___ Exercise material ___
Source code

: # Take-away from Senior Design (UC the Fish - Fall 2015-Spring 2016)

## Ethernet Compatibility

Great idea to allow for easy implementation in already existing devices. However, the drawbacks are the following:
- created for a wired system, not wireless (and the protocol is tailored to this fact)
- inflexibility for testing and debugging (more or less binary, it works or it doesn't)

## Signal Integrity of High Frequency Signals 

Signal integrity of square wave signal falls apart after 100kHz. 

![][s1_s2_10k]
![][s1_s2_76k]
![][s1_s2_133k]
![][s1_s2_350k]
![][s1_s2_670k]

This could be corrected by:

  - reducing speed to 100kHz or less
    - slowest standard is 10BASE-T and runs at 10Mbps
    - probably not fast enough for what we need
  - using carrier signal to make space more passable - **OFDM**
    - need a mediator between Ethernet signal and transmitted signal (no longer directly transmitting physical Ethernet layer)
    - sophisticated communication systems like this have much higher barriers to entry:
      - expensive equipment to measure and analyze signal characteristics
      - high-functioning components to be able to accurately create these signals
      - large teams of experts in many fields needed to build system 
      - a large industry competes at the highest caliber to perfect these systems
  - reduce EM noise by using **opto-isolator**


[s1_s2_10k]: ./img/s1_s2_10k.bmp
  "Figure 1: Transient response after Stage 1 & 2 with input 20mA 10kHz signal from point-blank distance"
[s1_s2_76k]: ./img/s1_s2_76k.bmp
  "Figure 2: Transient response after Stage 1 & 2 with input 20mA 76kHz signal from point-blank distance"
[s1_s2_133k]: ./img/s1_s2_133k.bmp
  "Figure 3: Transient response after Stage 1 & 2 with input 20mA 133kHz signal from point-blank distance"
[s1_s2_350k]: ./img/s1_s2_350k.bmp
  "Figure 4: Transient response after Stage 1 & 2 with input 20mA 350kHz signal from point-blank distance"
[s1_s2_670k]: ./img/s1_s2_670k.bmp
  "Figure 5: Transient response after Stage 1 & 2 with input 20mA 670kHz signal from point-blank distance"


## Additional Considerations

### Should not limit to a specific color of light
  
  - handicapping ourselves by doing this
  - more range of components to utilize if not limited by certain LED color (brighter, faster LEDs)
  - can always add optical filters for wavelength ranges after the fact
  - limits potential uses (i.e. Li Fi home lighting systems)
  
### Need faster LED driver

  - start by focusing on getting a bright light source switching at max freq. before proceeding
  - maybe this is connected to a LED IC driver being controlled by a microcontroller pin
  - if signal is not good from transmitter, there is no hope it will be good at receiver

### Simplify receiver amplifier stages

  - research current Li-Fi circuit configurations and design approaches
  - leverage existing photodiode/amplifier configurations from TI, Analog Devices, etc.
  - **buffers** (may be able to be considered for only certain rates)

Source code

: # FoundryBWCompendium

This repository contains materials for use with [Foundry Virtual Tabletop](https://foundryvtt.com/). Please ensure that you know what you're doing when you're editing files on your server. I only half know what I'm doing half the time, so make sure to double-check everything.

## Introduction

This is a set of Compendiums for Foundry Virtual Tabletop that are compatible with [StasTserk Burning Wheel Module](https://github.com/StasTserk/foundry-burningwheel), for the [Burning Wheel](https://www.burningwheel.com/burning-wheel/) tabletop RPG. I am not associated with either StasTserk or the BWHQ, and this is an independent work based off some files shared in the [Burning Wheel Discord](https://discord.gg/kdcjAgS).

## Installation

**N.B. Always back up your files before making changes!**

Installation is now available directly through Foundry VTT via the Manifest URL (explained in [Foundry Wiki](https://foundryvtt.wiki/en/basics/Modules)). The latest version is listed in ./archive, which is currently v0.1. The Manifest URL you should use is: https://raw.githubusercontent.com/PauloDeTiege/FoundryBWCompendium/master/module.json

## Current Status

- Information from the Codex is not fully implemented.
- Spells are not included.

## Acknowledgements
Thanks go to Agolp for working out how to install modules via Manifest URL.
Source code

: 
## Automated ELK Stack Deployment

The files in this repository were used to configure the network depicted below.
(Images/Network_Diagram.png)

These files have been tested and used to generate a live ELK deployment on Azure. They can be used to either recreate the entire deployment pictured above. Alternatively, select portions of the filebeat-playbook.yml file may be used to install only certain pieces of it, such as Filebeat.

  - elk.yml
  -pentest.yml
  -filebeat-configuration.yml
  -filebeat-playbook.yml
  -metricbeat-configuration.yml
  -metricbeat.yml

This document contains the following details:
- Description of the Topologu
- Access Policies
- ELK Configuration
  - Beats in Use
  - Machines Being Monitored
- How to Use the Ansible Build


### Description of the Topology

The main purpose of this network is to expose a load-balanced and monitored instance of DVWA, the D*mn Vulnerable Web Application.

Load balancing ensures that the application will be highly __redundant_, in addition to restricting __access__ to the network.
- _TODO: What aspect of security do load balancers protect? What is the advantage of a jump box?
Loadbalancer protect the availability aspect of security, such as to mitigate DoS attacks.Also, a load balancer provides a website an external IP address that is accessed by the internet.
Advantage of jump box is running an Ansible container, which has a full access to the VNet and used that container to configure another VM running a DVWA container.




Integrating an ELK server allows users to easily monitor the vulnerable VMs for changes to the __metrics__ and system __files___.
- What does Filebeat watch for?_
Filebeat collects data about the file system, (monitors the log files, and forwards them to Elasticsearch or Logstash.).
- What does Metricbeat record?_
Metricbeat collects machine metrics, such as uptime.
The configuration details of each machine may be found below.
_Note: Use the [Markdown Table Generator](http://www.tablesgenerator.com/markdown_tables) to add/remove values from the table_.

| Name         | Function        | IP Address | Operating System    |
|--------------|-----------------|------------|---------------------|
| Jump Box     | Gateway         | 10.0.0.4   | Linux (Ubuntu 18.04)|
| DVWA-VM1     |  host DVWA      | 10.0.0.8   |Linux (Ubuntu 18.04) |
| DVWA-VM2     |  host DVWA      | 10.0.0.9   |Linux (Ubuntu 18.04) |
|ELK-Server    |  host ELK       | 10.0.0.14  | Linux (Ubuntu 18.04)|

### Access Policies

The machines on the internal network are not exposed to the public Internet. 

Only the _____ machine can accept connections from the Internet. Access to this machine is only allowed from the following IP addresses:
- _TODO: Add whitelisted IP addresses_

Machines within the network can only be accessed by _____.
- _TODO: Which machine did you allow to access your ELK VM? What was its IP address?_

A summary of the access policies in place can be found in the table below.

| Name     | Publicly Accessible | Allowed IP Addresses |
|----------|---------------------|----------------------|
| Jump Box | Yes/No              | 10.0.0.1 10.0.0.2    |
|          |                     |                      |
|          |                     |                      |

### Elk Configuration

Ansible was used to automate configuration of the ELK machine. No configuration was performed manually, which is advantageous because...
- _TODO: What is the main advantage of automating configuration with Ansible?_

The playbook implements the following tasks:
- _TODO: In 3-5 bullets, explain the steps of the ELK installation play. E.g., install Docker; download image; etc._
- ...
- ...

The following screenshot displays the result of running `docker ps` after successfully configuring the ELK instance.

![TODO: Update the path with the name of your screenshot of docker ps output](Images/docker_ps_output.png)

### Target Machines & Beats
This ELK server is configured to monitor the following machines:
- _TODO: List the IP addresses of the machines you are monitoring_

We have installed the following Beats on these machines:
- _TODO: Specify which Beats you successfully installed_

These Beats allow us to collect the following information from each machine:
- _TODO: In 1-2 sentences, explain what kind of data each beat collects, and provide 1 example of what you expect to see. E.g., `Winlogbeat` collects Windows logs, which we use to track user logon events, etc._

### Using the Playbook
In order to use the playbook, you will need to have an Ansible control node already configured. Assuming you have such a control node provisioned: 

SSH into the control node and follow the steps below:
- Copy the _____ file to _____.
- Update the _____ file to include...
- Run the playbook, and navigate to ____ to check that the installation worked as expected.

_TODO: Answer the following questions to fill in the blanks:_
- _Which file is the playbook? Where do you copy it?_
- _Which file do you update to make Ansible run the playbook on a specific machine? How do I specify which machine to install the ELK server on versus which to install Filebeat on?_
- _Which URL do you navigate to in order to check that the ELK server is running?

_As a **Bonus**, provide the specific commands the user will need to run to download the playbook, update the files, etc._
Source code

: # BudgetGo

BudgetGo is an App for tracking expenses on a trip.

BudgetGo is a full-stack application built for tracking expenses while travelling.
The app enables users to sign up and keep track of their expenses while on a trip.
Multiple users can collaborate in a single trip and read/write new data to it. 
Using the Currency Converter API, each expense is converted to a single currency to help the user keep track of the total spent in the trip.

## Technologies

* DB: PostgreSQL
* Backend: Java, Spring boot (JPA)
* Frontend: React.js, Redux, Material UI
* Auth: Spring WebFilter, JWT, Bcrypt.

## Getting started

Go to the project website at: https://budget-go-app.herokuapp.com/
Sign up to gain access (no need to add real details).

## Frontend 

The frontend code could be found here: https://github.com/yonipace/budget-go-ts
___
→ Exercise details: In the listing above, please copy exactly the lines from the first through the one that contains "- created for", and no others.

→ Final answer:
Source code

: # Take-away from Senior Design (UC the Fish - Fall 2015-Spring 2016)

## Ethernet Compatibility

Great idea to allow for easy implementation in already existing devices. However, the drawbacks are the following:
- created for a wired system, not wireless (and the protocol is tailored to this fact)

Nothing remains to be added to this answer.